WHAT IS BEING ASKED - Repeat all the data that appears below, keeping it exact.

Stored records
________________________

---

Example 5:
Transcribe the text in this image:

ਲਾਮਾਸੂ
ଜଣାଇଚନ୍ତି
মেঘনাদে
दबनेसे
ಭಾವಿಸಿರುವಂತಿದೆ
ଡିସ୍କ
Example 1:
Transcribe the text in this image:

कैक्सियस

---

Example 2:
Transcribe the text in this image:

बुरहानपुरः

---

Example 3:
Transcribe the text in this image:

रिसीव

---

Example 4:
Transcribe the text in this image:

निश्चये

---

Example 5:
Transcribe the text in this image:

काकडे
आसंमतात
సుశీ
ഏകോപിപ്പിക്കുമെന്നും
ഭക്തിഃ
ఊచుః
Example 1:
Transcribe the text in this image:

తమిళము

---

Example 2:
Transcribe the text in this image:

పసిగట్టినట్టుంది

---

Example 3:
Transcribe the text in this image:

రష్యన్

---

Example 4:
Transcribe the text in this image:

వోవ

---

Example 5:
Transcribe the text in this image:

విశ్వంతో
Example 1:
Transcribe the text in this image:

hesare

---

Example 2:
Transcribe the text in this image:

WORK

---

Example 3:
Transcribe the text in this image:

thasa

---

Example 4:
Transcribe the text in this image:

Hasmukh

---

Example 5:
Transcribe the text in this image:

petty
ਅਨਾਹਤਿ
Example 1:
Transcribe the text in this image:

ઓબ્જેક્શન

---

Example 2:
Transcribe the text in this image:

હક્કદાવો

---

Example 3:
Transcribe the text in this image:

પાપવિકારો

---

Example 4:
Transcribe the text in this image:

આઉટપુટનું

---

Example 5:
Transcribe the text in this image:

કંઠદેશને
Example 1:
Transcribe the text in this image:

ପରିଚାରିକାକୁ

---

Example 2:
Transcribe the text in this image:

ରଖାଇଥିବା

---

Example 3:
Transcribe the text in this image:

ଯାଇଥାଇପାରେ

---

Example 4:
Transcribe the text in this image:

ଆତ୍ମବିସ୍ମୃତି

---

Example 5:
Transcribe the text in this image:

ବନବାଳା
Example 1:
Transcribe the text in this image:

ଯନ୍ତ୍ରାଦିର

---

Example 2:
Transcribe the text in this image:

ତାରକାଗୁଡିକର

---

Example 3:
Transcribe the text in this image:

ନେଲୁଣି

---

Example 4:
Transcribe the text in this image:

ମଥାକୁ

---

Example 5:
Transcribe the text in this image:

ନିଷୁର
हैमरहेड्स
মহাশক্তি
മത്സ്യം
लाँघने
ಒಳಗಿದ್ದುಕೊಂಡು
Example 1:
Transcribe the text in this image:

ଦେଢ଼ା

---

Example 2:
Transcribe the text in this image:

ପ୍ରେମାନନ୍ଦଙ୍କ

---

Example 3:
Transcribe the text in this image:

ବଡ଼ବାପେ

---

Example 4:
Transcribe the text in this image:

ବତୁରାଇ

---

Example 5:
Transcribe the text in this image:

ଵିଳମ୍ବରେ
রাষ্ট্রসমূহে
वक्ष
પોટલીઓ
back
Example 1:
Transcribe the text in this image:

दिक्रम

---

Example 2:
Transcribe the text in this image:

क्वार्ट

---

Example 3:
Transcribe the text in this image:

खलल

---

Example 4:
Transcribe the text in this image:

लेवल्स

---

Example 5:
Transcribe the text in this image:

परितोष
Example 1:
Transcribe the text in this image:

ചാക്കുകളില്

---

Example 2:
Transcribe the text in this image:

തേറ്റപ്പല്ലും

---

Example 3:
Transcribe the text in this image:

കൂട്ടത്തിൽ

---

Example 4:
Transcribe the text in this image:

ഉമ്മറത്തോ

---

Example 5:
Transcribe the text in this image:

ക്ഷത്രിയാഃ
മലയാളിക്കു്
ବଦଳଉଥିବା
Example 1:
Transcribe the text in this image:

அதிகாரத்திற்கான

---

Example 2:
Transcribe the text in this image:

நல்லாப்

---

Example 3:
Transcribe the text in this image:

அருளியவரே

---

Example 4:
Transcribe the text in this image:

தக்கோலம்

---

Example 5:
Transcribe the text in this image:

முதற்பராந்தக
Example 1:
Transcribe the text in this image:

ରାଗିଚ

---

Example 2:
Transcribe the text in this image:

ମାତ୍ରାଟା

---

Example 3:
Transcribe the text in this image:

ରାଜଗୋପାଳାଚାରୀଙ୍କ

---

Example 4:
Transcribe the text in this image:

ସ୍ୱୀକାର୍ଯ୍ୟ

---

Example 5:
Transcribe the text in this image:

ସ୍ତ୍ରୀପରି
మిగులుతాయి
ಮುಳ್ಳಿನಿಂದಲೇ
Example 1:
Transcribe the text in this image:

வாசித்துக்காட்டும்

________________________

RESPONSE AREA -
---

Example 5:
Transcribe the text in this image:

ਲਾਮਾਸੂ
ଜଣାଇଚନ୍ତି
মেঘনাদে
दबनेसे
ಭಾವಿಸಿರುವಂತಿದೆ
ଡିସ୍କ
Example 1:
Transcribe the text in this image:

कैक्सियस

---

Example 2:
Transcribe the text in this image:

बुरहानपुरः

---

Example 3:
Transcribe the text in this image:

रिसीव

---

Example 4:
Transcribe the text in this image:

निश्चये

---

Example 5:
Transcribe the text in this image:

काकडे
आसंमतात
సుశీ
ഏകോപിപ്പിക്കുമെന്നും
ഭക്തിഃ
ఊచుః
Example 1:
Transcribe the text in this image:

తమిళము

---

Example 2:
Transcribe the text in this image:

పసిగట్టినట్టుంది

---

Example 3:
Transcribe the text in this image:

రష్యన్

---

Example 4:
Transcribe the text in this image:

వోవ

---

Example 5:
Transcribe the text in this image:

విశ్వంతో
Example 1:
Transcribe the text in this image:

hesare

---

Example 2:
Transcribe the text in this image:

WORK

---

Example 3:
Transcribe the text in this image:

thasa

---

Example 4:
Transcribe the text in this image:

Hasmukh

---

Example 5:
Transcribe the text in this image:

petty
ਅਨਾਹਤਿ
Example 1:
Transcribe the text in this image:

ઓબ્જેક્શન

---

Example 2:
Transcribe the text in this image:

હક્કદાવો

---

Example 3:
Transcribe the text in this image:

પાપવિકારો

---

Example 4:
Transcribe the text in this image:

આઉટપુટનું

---

Example 5:
Transcribe the text in this image:

કંઠદેશને
Example 1:
Transcribe the text in this image:

ପରିଚାରିକାକୁ

---

Example 2:
Transcribe the text in this image:

ରଖାଇଥିବା

---

Example 3:
Transcribe the text in this image:

ଯାଇଥାଇପାରେ

---

Example 4:
Transcribe the text in this image:

ଆତ୍ମବିସ୍ମୃତି

---

Example 5:
Transcribe the text in this image:

ବନବାଳା
Example 1:
Transcribe the text in this image:

ଯନ୍ତ୍ରାଦିର

---

Example 2:
Transcribe the text in this image:

ତାରକାଗୁଡିକର

---

Example 3:
Transcribe the text in this image:

ନେଲୁଣି

---

Example 4:
Transcribe the text in this image:

ମଥାକୁ

---

Example 5:
Transcribe the text in this image:

ନିଷୁର
हैमरहेड्स
মহাশক্তি
മത്സ്യം
लाँघने
ಒಳಗಿದ್ದುಕೊಂಡು
Example 1:
Transcribe the text in this image:

ଦେଢ଼ା

---

Example 2:
Transcribe the text in this image:

ପ୍ରେମାନନ୍ଦଙ୍କ

---

Example 3:
Transcribe the text in this image:

ବଡ଼ବାପେ

---

Example 4:
Transcribe the text in this image:

ବତୁରାଇ

---

Example 5:
Transcribe the text in this image:

ଵିଳମ୍ବରେ
রাষ্ট্রসমূহে
वक्ष
પોટલીઓ
back
Example 1:
Transcribe the text in this image:

दिक्रम

---

Example 2:
Transcribe the text in this image:

क्वार्ट

---

Example 3:
Transcribe the text in this image:

खलल

---

Example 4:
Transcribe the text in this image:

लेवल्स

---

Example 5:
Transcribe the text in this image:

परितोष
Example 1:
Transcribe the text in this image:

ചാക്കുകളില്

---

Example 2:
Transcribe the text in this image:

തേറ്റപ്പല്ലും

---

Example 3:
Transcribe the text in this image:

കൂട്ടത്തിൽ

---

Example 4:
Transcribe the text in this image:

ഉമ്മറത്തോ

---

Example 5:
Transcribe the text in this image:

ക്ഷത്രിയാഃ
മലയാളിക്കു്
ବଦଳଉଥିବା
Example 1:
Transcribe the text in this image:

அதிகாரத்திற்கான

---

Example 2:
Transcribe the text in this image:

நல்லாப்

---

Example 3:
Transcribe the text in this image:

அருளியவரே

---

Example 4:
Transcribe the text in this image:

தக்கோலம்

---

Example 5:
Transcribe the text in this image:

முதற்பராந்தக
Example 1:
Transcribe the text in this image:

ରାଗିଚ

---

Example 2:
Transcribe the text in this image:

ମାତ୍ରାଟା

---

Example 3:
Transcribe the text in this image:

ରାଜଗୋପାଳାଚାରୀଙ୍କ

---

Example 4:
Transcribe the text in this image:

ସ୍ୱୀକାର୍ଯ୍ୟ

---

Example 5:
Transcribe the text in this image:

ସ୍ତ୍ରୀପରି
మిగులుతాయి
ಮುಳ್ಳಿನಿಂದಲೇ
Example 1:
Transcribe the text in this image:

வாசித்துக்காட்டும்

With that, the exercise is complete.